AUTHOR=Kosai Kosuke , Kawamoto Yasuhide , Mitsumoto-Kaseida Fujiko , Kaku Norihito , Hasegawa Hiroo , Takazono Takahiro , Izumikawa Koichi , Mukae Hiroshi , Yanagihara Katsunori 

TITLE=Direct detection of Gram-negative bacilli and extended-spectrum β-lactamase producers in positive blood culture specimens using MALDI-TOF MS

JOURNAL=Frontiers in Cellular and Infection Microbiology

VOLUME=Volume 15 - 2025

YEAR=2025

URL=https://www.frontiersin.org/journals/cellular-and-infection-microbiology/articles/10.3389/fcimb.2025.1701423

DOI=10.3389/fcimb.2025.1701423

ISSN=2235-2988

ABSTRACT=Bloodstream infections caused by antimicrobial-resistant Gram-negative bacilli are often difficult to treat. Here, we investigated the performance of a workflow for direct detection of Gram-negative bacilli and extended-spectrum β-lactamase (ESBL) producers in positive blood culture (PBC) specimens using matrix-assisted laser desorption ionization–time-of-flight mass spectrometry (MALDI-TOF MS).

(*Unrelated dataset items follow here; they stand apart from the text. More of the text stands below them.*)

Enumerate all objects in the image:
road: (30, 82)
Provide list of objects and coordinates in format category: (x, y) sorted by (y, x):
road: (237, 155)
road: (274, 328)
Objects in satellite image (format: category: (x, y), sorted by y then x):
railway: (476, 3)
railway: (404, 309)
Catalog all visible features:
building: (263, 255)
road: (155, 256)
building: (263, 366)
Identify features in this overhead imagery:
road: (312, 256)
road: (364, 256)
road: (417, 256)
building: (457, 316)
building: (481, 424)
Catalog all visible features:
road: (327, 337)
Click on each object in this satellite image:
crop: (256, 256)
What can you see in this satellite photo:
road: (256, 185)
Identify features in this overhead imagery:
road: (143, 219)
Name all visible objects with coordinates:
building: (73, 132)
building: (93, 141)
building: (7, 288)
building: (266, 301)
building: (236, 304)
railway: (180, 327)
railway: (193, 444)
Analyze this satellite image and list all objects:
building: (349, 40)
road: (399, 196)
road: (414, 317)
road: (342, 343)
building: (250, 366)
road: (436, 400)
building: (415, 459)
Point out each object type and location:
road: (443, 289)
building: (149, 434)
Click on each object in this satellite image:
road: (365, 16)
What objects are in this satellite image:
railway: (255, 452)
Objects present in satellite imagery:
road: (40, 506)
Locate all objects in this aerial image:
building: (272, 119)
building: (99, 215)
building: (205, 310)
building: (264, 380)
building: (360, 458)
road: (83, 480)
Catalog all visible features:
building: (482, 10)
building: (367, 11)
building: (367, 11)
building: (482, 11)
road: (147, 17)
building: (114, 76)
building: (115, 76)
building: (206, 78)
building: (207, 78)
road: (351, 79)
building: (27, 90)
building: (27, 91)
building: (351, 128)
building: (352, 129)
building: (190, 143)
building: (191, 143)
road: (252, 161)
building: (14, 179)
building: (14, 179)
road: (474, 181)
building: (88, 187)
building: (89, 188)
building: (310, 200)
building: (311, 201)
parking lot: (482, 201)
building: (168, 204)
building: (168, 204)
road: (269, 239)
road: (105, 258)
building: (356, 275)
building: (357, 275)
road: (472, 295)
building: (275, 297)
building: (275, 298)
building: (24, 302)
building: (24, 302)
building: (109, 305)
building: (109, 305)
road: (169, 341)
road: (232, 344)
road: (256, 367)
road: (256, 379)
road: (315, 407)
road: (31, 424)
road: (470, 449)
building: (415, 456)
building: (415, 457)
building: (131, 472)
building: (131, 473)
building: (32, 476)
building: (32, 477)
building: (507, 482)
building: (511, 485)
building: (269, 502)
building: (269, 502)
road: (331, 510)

Samples were prepared from spiked and clinical PBC specimens using a sample preparation kit, and bacterial identification and cephalosporinase activity assays were performed using MALDI-TOF MS. The results were compared with those obtained using the conventional method, which was performed for colonies as routine microbiological testing. Of the 34 spiked PBC specimens prepared using Escherichia coli and Klebsiella pneumoniae isolates, all 27 ESBL producers tested positive and seven non-producers tested negative for cephalosporinase activity. Of the 111 clinical PBC specimens analyzed, 99 (89.2%) showed concordance with the conventional method results, with scores ≥ 2.00. Among the 54 Enterobacterales, consisting of E. coli, K. pneumoniae, Klebsiella oxytoca, and Proteus mirabilis isolates identified in the directly prepared samples, 14 were ESBL producers in the colonies. Of the 14 ESBL producers, 11 (78.6%) were correctly identified as cephalosporinase producers in the directly prepared samples using MALDI-TOF MS. The time required for direct identification (8.4 h) was significantly shorter than that required for conventional identification (15.0 h). Moreover, the time required for cephalosporinase activity detection in the directly prepared samples (9.2 h) was significantly shorter than that required for phenotypic ESBL detection in colonies (32.3 h). This study demonstrates the performance of the workflow for direct detection of Gram-negative bacilli and cephalosporinase activity in ESBL producers from PBC specimens using MALDI-TOF MS.